**Try it**
Answer these questions using the Ghost installation text below.
1. What is the default port mentioned in the text?
2. Which command creates config.js from the example file?
3. Which method does the writer use to keep Ghost running across reboots?

**Text segment**
Specify configs in the ini-formatted file:
    /home/koopman/.npmrc
or on the command line via: npm <command> --key value
Config info can be viewed via: npm help config

npm@1.4.3 /usr/lib/node_modules/npm

Then we’ll follow the typical Ghost install steps:

$ sudo mkdir -p /var/www/
$ cd /var/www/
$ curl -L -O https://ghost.org/zip/ghost-latest.zip
$ sudo unzip -d ghost [Name-of-Ghost-zip].zip
$ cd ghost/
$ sudo npm install --production
$ cp config.example.js config.js
$ sudo vim config.js

Under production in config.js we’re going to want to change the url and host to our url and IP address. The default port is 2368, which I’m going to leave, as we’ll have apache forward 80 to this port anyway.

To run ghost in a production environment we’ll make a ghost user and run ghost with this user.

$ sudo adduser --shell /bin/bash --gecos 'Ghost application' ghost
$ sudo chown -R ghost:ghost /var/www/ghost/
$ su - ghost
$ cd /var/www/ghost/
$ npm start --production

You should be able, at this point, to check if things are working by pointing to your URL and specifying port 2368, i.e. http://www.example.com:2368. To make things persistent across reboots I’ll defer to the Ghost documentation: http://docs.ghost.org/installation/deploy/ (I’m using the init.d method here.)

At this point things should be working across reboots if you point to the used port. Finally we will configure apache to pass to port 2368 when we visit port 80 (the default port). At the same time we’ll look at securing the dashboard page with our own ssl certificate. Let’s look at a config file and talk through the options.

**Extracted material**

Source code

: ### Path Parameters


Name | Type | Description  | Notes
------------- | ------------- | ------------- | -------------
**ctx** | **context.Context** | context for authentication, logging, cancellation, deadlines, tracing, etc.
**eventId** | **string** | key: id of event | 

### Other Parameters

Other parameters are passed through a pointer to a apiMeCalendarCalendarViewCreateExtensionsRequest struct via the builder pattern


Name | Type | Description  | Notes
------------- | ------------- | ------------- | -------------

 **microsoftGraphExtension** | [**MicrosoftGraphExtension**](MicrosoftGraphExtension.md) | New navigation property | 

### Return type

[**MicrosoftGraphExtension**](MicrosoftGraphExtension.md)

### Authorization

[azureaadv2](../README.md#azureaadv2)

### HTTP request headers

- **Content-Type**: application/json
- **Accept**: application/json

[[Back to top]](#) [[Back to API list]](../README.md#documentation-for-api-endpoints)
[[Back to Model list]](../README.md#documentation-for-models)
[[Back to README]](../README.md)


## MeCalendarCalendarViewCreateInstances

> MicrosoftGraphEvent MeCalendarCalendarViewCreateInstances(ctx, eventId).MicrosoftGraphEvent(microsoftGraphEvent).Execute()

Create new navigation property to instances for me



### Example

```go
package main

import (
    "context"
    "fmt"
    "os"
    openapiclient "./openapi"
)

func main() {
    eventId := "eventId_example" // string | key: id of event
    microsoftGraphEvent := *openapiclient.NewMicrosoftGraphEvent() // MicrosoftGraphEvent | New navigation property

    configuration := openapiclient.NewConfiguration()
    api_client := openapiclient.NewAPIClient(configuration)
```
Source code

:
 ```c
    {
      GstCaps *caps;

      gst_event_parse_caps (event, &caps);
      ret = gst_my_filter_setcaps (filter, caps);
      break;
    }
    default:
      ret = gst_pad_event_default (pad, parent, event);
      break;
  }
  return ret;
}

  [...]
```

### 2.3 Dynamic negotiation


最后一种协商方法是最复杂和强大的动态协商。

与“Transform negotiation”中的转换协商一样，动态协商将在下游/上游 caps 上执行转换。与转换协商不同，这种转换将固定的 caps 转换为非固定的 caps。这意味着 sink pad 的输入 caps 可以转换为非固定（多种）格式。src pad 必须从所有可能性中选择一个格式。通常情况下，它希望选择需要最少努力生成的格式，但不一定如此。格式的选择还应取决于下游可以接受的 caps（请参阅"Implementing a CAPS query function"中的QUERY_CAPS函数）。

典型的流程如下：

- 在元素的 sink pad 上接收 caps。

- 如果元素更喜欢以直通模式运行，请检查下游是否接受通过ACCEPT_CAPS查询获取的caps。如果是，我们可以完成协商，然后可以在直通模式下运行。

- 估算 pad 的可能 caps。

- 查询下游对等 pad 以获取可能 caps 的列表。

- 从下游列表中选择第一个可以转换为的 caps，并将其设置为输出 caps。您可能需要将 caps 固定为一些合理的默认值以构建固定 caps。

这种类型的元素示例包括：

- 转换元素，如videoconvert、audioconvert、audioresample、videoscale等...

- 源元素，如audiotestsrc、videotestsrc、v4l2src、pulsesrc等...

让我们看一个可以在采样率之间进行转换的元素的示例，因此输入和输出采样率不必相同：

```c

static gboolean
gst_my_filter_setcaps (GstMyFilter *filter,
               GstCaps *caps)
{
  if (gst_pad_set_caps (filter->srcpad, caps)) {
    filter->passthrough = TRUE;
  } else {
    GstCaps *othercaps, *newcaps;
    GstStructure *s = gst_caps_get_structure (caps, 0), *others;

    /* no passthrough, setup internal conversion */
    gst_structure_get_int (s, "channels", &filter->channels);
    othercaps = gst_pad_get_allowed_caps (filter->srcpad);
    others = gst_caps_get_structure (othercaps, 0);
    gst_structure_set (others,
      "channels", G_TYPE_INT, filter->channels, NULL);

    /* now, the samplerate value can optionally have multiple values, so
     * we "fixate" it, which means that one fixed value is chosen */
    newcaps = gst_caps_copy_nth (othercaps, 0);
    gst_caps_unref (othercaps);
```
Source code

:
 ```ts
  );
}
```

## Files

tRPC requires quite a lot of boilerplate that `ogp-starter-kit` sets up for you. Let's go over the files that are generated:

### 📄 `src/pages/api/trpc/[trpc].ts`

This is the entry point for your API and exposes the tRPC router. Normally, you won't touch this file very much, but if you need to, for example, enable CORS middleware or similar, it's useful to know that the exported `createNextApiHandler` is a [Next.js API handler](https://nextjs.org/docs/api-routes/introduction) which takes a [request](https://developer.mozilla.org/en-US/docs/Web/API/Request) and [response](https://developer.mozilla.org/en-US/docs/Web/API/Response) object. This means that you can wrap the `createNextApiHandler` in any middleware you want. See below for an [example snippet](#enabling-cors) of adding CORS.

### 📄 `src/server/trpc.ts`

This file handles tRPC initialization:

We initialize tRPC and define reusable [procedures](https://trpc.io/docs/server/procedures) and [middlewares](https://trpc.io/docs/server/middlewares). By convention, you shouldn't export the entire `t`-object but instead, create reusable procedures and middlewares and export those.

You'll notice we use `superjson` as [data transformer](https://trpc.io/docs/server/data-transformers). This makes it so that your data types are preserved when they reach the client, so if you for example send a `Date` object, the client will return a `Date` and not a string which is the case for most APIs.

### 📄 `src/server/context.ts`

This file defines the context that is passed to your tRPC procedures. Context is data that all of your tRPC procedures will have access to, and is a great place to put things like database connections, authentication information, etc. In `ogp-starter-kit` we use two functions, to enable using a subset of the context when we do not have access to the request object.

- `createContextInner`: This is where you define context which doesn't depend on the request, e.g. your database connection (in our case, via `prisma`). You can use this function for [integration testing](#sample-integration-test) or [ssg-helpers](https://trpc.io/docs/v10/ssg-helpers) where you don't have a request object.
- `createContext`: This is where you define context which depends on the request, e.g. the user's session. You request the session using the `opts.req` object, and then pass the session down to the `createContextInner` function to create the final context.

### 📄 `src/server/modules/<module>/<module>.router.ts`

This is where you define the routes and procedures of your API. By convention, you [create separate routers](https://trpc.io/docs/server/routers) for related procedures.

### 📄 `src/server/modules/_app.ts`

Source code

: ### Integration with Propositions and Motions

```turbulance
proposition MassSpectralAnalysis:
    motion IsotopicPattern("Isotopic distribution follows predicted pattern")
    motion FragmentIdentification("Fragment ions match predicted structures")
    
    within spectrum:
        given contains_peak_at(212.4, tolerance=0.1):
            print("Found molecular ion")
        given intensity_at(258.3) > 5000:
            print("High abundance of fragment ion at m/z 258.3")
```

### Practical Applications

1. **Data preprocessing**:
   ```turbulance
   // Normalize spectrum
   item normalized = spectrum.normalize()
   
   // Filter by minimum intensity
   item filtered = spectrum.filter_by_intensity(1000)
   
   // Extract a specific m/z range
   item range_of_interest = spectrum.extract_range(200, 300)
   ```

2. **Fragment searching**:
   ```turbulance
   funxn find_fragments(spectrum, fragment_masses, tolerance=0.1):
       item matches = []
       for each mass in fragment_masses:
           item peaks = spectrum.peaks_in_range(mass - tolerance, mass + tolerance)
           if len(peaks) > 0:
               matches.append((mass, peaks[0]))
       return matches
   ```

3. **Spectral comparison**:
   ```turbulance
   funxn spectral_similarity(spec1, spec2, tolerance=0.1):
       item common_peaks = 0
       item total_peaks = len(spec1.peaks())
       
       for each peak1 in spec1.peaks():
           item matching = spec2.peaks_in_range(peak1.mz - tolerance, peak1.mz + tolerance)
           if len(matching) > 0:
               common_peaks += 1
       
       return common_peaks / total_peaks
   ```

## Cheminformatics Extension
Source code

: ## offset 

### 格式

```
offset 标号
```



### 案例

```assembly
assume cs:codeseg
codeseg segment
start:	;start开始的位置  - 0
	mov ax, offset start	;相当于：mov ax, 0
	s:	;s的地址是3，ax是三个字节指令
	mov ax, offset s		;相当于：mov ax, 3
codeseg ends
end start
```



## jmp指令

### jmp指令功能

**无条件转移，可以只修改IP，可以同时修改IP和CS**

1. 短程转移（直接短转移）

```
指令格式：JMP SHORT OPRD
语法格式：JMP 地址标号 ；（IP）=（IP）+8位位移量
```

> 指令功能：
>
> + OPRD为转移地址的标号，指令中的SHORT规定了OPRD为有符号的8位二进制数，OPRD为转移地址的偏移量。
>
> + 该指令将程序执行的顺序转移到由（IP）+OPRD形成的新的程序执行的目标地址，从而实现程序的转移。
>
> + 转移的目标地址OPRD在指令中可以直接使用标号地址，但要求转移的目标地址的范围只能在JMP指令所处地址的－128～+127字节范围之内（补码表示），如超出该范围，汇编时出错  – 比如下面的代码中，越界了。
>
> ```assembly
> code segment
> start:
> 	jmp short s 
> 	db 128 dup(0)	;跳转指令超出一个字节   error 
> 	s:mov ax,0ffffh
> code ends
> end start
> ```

**Output**
1. 2368
2. cp config.example.js config.js
3. The init.d method